- [Your instructions]: Pull out each line in the records below that contains the word "series", and copy every such line unchanged.

- [Material for this exercise]:
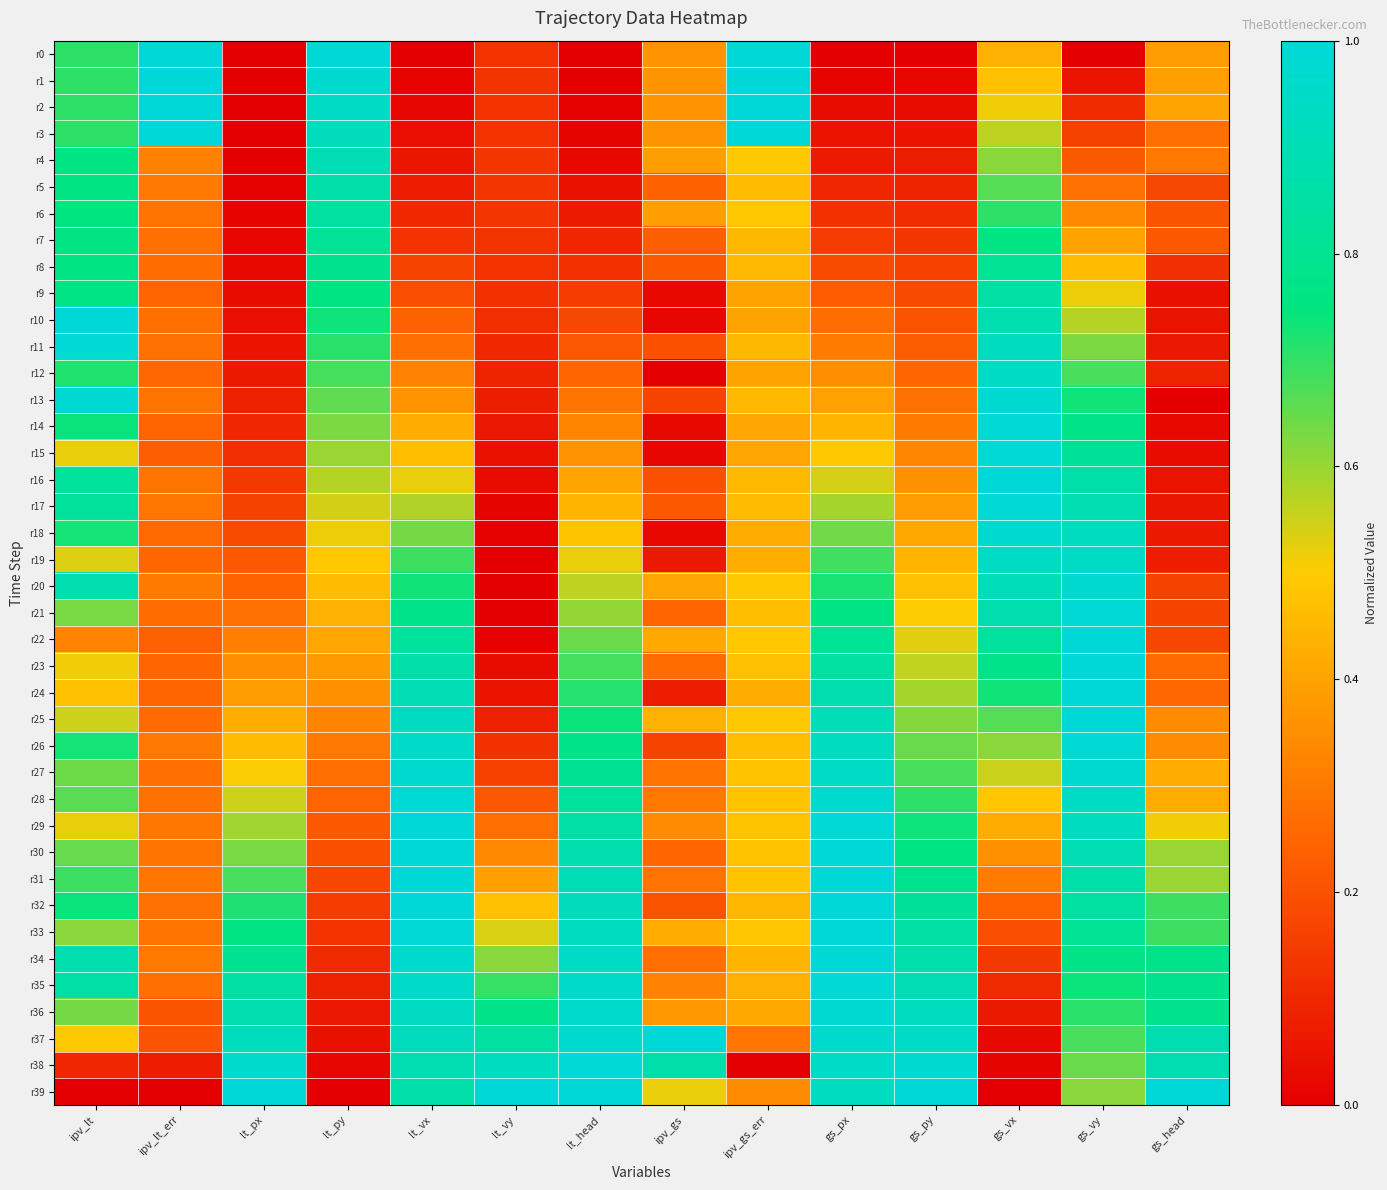

List the series in order of their peak value, highest first.

r0, r1, r2, r3, r10, r16, r23, r24, r29, r30, r31, r32, r33, r37, r39, r22, r25, r34, r11, r28, r38, r14, r15, r17, r35, r21, r26, r13, r36, r18, r27, r20, r12, r19, r4, r5, r9, r6, r7, r8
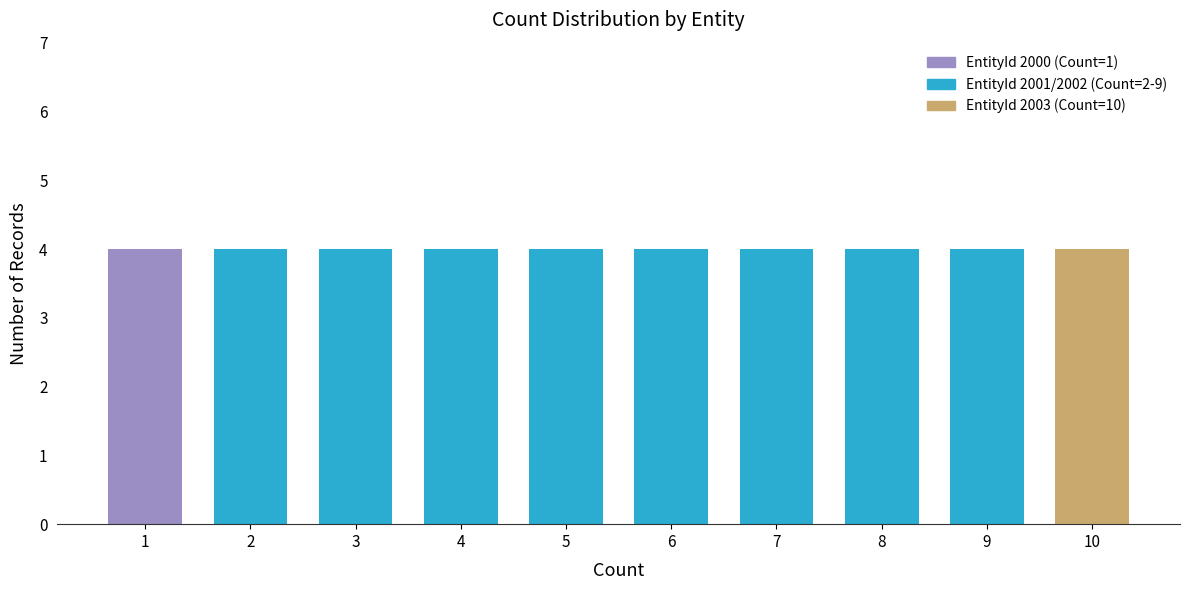

Is the value of EntityId_2002 at 8 greater than the value of EntityId_2003 at 7?

Yes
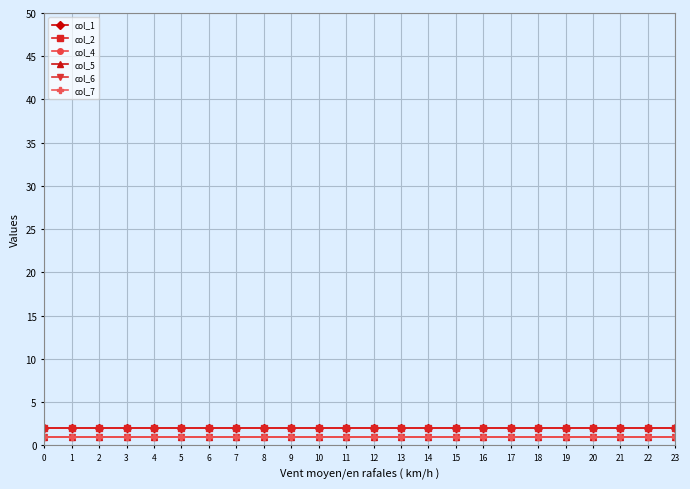

Reading left to right, what are all the values shown in this chart?

col_1: 2	2	2	2	2	2	2	2	2	2	2	2	2	2	2	2	2	2	2	2	2	2	2	2
col_2: 2	2	2	2	2	2	2	2	2	2	2	2	2	2	2	2	2	2	2	2	2	2	2	2
col_4: 1	1	1	1	1	1	1	1	1	1	1	1	1	1	1	1	1	1	1	1	1	1	1	1
col_5: 1	1	1	1	1	1	1	1	1	1	1	1	1	1	1	1	1	1	1	1	1	1	1	1
col_6: 1	1	1	1	1	1	1	1	1	1	1	1	1	1	1	1	1	1	1	1	1	1	1	1
col_7: 1	1	1	1	1	1	1	1	1	1	1	1	1	1	1	1	1	1	1	1	1	1	1	1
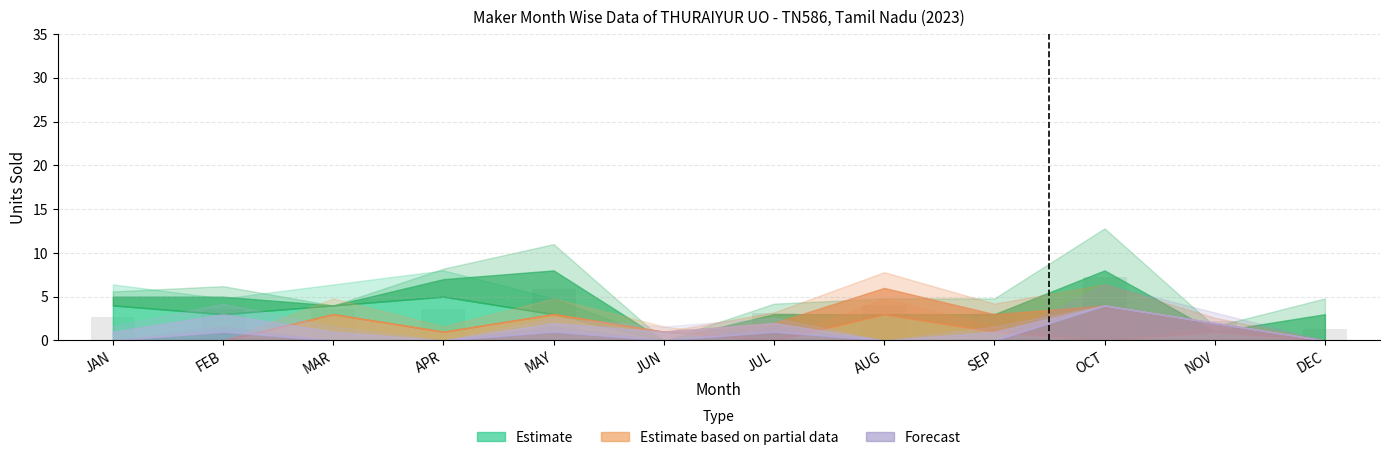

What is the minimum value shown in the chart?

0.9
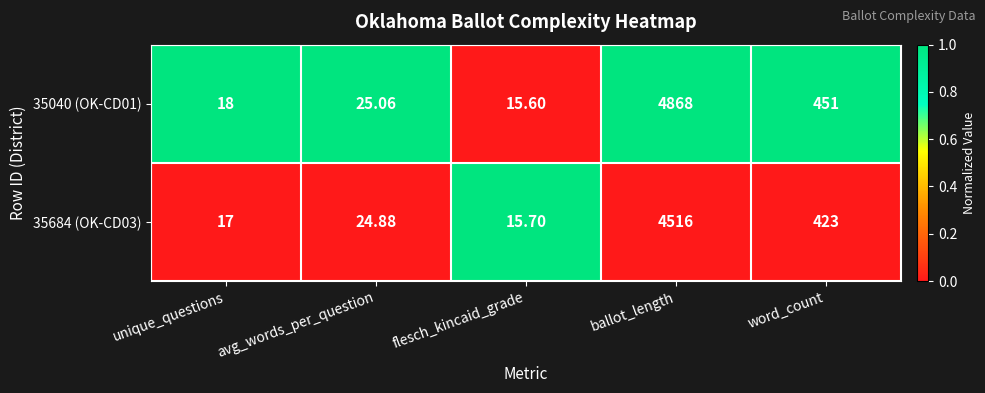

What is the maximum value shown in the chart?

4868.0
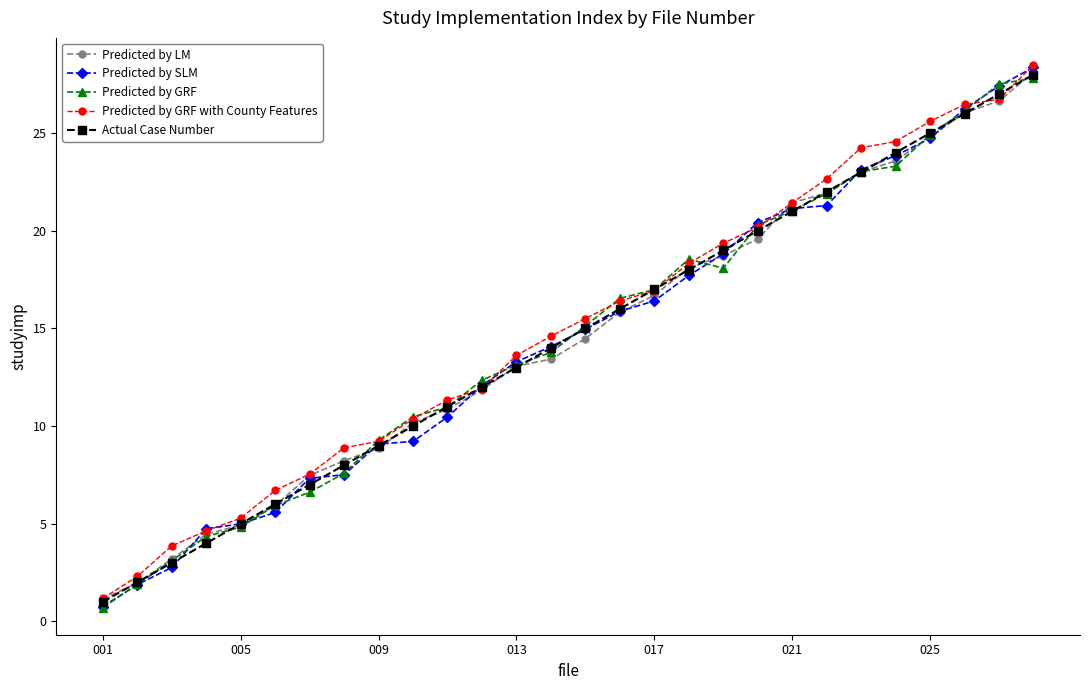

Which series has the largest range (max minus min)?

Predicted by SLM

- [Exercise solution]:
List the series in order of their peak value, highest first.
Which series has the largest range (max minus min)?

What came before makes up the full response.